F.3 SVG user agent accessibility guidelines
This section explains how implementors of SVG user agents can make their software
more accessible.
- Provide access to color information.
-
- SVG user agents should implement and document APIs so that assistive
technologies can have access to color information on individual elements.
- SVG user agents should provide an optional high contrast view.
- Provide a text-only view.
-
- SVG user agents should provide mechanisms that allow assistive
technologies to achieve a useful text-only view.
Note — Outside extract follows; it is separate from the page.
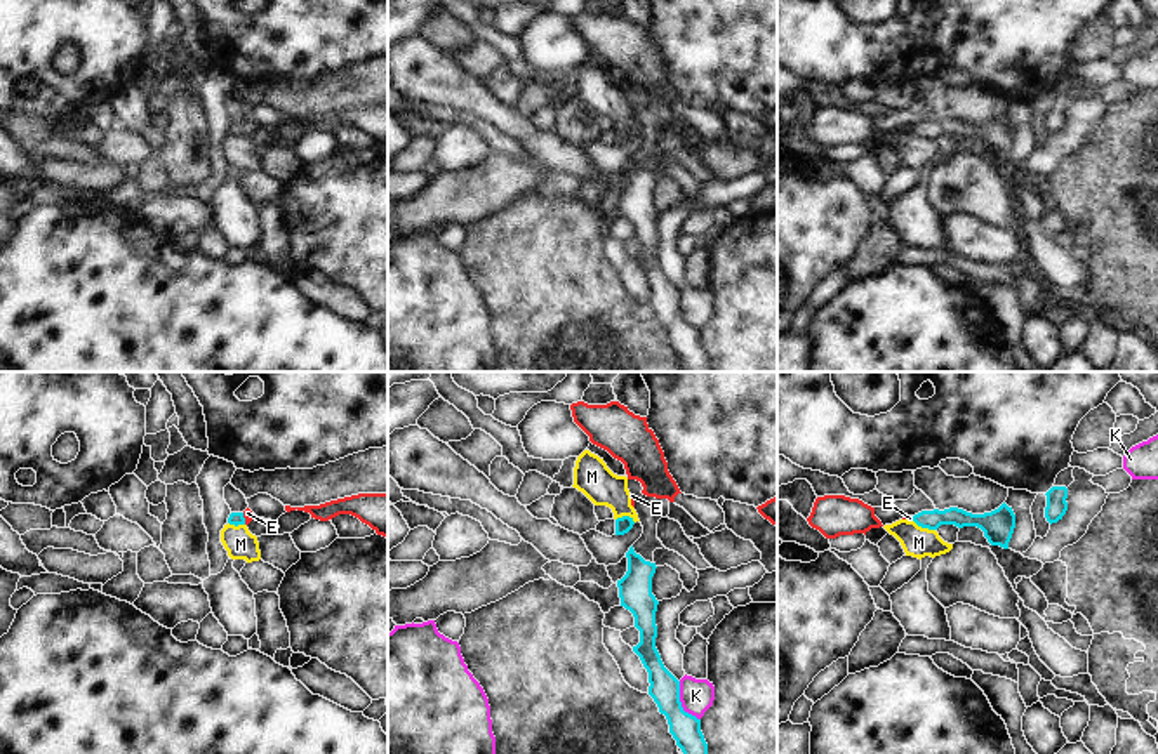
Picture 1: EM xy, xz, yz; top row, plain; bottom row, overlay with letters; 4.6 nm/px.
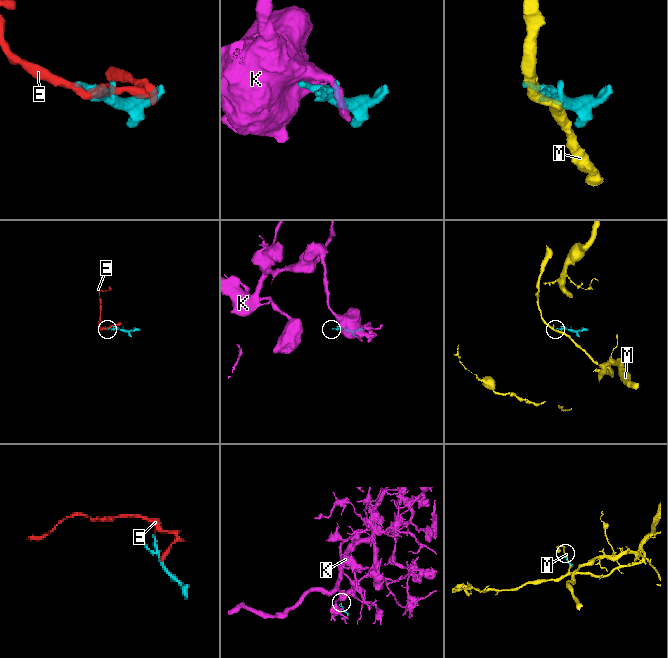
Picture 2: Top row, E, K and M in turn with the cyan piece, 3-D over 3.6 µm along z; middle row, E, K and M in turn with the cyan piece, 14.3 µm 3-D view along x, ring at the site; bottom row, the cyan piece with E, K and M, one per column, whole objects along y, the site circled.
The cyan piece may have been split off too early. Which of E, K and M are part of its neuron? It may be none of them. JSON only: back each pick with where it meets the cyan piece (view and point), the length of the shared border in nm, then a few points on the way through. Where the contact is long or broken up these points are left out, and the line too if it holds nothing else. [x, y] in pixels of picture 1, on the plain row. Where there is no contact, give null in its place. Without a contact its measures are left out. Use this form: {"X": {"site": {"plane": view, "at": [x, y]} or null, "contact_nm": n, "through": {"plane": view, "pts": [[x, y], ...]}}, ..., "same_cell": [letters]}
{"E": {"site": {"plane": "xy", "at": [244, 129]}, "contact_nm": 60, "through": {"plane": "xy", "pts": [[235, 129], [244, 129], [247, 124]]}}, "same_cell": ["E"]}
Examples include a DOM explorer,
a synchronized text only view, or an XSLT style sheet to convert the textual
content to XHTML.
- Allow for rich navigation.
-
- Provide links for 8-way directional navigation.
- Allow multimodal navigation and interaction.
-
- SVG user agents should provide access to zooming and panning through
modalities other than a pointer device, if available
- SVG user agents should allow animations, audio, and video to be started,
stopped and paused using modalities other than a pointer device, if available.
- Allow keyboard navigation.
-
-
Where a keyboard is supported, it should be possible to use it to zoom and pan, as well
as start, stop, and pause animations, audio, and video.